(Exercise aim) Look through the records, and whenever a line includes the word "Jacquelyn", copy it.

Stored data entries
++++
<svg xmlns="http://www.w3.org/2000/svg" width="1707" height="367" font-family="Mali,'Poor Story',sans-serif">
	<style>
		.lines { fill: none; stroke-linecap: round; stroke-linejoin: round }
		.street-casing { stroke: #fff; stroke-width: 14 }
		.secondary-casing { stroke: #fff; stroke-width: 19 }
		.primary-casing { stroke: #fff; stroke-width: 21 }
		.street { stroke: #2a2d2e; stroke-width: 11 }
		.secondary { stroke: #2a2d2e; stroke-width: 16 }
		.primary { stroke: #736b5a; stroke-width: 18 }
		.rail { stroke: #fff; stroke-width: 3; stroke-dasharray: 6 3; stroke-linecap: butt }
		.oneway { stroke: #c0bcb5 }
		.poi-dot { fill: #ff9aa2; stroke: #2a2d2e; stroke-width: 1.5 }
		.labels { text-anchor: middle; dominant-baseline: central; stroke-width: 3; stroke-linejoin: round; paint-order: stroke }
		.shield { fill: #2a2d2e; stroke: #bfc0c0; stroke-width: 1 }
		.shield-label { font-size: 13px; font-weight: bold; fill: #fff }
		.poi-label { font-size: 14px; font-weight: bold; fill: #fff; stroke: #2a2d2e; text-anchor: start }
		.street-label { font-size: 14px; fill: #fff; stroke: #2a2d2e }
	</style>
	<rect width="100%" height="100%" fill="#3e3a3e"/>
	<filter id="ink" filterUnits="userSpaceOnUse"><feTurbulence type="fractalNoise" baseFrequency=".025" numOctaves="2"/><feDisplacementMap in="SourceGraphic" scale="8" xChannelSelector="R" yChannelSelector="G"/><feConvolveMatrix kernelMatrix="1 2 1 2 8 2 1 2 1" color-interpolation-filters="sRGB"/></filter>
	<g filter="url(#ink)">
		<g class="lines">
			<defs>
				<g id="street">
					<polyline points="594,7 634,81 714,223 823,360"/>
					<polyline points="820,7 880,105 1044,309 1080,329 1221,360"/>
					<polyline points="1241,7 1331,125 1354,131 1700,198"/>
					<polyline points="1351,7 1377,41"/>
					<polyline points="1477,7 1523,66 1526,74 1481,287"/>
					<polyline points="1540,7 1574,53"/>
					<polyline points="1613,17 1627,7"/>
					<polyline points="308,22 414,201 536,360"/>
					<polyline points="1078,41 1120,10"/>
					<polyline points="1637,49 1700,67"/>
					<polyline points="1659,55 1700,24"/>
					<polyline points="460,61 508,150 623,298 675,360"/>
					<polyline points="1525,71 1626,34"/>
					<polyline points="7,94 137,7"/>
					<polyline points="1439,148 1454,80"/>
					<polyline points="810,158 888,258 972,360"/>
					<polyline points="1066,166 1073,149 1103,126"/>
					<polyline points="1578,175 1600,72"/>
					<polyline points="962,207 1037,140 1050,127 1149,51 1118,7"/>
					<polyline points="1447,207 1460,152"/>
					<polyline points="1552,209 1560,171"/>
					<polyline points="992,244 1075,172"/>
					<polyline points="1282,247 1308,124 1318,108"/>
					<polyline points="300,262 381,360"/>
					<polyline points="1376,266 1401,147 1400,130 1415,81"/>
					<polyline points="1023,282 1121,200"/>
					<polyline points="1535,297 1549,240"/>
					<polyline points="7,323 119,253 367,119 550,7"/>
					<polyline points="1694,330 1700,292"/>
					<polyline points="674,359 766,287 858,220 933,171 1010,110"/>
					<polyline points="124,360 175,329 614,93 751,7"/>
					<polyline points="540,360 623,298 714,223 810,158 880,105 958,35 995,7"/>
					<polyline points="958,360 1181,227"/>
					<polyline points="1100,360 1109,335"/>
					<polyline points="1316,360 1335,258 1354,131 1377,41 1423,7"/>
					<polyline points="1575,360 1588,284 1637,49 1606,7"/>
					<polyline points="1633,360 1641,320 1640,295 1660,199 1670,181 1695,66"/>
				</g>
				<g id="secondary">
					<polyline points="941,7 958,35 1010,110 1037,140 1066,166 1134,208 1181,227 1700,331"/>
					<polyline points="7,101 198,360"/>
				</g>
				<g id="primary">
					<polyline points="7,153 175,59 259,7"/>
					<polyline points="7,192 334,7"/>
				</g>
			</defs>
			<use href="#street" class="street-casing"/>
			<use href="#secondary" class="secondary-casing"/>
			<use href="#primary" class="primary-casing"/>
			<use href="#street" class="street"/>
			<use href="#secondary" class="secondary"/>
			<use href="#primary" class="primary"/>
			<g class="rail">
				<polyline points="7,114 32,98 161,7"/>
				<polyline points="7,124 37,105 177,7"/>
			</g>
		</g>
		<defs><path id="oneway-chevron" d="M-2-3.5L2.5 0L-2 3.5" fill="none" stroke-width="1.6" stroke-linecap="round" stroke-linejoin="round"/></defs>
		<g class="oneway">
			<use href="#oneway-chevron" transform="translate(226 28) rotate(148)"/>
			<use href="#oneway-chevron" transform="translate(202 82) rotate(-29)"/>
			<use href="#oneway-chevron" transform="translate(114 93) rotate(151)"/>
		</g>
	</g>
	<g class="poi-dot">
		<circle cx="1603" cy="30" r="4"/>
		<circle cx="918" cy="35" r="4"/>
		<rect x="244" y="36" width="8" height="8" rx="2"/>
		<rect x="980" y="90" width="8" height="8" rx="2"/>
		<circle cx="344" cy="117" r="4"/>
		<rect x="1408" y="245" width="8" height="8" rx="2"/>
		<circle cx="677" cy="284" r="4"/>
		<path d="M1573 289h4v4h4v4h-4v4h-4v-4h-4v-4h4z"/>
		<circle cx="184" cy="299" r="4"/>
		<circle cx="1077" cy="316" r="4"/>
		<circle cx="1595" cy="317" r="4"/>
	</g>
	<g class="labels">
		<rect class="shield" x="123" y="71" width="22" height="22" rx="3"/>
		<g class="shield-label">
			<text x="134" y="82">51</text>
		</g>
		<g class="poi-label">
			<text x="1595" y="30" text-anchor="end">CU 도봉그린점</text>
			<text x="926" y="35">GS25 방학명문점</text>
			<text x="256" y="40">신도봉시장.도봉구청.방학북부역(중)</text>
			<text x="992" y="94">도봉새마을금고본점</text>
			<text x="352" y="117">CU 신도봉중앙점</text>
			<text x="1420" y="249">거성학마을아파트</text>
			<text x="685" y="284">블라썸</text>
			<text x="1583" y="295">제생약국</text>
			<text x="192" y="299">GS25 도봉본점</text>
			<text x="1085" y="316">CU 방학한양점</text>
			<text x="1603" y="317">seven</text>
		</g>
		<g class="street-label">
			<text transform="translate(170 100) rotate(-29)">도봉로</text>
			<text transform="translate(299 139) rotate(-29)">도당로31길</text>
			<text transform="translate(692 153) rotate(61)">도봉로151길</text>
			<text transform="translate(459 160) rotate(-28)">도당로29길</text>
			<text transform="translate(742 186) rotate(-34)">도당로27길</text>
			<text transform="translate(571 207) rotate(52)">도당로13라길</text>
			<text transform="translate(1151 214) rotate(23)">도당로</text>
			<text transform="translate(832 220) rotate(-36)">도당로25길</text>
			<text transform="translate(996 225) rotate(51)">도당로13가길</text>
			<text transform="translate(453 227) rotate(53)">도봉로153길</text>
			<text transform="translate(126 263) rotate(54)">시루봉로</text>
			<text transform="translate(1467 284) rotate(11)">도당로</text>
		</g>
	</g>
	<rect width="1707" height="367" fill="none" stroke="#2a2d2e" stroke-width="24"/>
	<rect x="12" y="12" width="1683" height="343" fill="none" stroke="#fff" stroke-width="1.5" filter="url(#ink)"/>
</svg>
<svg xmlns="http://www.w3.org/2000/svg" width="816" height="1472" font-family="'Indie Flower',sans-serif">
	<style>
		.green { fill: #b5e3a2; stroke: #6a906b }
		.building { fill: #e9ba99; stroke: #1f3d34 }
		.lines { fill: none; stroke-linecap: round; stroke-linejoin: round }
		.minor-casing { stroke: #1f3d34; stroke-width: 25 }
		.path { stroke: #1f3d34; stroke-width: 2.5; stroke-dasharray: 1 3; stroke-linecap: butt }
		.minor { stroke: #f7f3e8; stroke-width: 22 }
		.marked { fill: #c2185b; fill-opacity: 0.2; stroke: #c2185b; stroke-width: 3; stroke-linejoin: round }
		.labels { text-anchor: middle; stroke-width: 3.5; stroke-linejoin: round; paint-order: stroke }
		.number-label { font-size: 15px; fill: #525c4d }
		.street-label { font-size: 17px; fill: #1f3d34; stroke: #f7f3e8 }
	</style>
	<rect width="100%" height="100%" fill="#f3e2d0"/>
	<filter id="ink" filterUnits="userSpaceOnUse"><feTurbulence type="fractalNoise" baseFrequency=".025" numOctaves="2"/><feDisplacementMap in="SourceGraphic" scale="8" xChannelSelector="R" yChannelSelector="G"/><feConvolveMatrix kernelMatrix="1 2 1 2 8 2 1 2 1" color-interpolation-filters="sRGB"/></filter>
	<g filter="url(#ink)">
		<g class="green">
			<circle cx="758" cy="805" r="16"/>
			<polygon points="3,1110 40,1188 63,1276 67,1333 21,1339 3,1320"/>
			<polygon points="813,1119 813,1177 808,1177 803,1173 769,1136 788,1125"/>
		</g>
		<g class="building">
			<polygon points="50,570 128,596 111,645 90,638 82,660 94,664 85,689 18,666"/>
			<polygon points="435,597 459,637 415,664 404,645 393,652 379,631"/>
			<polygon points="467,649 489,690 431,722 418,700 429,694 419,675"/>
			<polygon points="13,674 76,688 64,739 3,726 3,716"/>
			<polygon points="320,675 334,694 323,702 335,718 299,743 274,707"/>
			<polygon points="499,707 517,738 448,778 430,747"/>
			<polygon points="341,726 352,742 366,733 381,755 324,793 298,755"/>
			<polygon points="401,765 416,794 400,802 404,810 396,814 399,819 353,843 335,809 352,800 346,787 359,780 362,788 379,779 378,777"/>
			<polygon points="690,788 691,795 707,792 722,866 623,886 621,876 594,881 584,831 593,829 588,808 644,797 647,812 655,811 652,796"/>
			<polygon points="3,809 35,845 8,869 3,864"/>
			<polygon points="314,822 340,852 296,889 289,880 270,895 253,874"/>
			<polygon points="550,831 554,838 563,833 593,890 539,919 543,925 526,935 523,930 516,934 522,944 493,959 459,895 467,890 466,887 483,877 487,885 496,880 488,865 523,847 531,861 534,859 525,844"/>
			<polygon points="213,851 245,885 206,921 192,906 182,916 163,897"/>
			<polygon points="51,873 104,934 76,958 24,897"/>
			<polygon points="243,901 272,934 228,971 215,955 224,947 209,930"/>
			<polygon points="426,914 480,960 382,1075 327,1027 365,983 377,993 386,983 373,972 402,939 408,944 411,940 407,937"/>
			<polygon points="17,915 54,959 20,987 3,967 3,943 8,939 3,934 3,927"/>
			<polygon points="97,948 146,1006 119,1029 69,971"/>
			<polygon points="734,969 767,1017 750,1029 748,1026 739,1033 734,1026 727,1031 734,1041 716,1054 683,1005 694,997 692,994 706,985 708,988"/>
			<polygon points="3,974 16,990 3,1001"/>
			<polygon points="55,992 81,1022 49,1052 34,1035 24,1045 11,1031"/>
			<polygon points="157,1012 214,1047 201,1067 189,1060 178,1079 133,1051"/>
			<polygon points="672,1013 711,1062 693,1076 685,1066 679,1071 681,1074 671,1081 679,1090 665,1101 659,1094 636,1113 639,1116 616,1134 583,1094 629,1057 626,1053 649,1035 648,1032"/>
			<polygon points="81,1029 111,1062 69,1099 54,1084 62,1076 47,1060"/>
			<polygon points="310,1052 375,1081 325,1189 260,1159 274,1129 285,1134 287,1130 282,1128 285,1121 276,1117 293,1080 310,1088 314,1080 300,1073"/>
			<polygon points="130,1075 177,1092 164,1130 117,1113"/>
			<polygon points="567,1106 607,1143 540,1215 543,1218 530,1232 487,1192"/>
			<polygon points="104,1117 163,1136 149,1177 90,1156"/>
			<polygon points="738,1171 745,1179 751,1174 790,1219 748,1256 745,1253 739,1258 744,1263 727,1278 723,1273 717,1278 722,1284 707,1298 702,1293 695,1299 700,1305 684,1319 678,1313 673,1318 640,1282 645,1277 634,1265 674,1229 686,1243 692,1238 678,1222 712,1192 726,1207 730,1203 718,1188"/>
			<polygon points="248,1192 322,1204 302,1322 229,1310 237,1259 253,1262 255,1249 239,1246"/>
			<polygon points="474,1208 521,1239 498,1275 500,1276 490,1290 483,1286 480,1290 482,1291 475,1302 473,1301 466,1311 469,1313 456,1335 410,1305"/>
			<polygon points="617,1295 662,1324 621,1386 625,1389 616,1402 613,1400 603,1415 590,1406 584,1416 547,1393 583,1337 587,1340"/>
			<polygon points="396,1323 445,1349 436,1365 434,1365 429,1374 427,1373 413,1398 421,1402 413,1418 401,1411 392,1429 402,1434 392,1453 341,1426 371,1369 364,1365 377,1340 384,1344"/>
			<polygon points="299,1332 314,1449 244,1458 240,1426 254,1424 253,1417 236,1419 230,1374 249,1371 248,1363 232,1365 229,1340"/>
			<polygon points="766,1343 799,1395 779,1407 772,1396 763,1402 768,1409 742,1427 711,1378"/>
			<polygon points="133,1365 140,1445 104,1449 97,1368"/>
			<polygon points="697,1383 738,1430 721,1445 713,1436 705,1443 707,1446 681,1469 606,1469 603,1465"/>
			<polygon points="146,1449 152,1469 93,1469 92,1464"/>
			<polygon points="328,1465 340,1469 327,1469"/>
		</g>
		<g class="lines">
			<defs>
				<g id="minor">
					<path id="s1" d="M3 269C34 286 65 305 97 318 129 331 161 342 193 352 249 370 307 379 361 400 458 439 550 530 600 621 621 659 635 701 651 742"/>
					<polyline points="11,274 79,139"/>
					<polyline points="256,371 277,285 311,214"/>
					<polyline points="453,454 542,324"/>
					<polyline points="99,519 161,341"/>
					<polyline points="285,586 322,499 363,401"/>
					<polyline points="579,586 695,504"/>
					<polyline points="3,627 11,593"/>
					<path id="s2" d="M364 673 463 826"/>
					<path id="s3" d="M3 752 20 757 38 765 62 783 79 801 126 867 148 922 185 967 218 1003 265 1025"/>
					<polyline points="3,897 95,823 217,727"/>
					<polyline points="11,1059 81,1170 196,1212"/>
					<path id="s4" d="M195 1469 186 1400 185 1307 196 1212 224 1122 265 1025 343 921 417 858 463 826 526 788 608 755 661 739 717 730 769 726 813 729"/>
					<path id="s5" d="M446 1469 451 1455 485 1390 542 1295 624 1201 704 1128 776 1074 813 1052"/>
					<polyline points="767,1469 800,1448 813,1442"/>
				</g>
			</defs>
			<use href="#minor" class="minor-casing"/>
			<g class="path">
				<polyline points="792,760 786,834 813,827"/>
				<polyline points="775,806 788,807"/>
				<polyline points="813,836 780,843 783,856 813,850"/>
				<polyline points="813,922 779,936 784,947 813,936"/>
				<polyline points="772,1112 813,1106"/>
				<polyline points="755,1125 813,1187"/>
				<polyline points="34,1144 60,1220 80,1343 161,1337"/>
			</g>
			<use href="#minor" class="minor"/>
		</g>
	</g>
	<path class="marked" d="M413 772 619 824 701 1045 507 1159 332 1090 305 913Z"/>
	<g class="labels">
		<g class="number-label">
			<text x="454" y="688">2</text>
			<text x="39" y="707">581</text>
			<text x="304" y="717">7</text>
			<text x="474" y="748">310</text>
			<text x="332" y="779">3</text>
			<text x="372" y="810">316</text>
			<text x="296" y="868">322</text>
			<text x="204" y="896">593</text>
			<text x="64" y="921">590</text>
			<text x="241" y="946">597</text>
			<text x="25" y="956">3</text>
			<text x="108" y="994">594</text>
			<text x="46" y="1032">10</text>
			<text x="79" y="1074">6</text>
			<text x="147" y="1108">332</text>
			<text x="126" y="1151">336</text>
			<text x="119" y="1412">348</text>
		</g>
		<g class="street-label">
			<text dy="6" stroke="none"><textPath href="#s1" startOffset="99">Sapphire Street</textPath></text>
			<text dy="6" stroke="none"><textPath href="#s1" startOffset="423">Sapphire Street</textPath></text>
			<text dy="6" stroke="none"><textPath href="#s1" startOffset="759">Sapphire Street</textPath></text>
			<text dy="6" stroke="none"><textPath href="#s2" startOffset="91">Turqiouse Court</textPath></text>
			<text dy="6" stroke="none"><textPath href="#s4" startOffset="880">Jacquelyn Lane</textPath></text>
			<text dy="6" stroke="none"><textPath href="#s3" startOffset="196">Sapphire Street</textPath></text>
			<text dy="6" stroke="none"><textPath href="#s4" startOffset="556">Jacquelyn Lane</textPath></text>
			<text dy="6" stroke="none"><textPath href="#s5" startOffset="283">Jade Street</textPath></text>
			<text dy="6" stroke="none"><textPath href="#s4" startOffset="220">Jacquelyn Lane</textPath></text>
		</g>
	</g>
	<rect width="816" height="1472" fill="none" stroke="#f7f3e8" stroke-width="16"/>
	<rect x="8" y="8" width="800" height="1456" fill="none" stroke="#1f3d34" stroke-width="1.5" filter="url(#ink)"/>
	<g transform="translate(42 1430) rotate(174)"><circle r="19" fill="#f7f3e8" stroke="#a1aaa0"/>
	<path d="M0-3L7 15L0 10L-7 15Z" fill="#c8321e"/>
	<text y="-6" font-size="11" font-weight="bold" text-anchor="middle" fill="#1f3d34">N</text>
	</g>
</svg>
++++
(Your response)
			<text dy="6" stroke="none"><textPath href="#s4" startOffset="880">Jacquelyn Lane</textPath></text>
			<text dy="6" stroke="none"><textPath href="#s4" startOffset="556">Jacquelyn Lane</textPath></text>
			<text dy="6" stroke="none"><textPath href="#s4" startOffset="220">Jacquelyn Lane</textPath></text>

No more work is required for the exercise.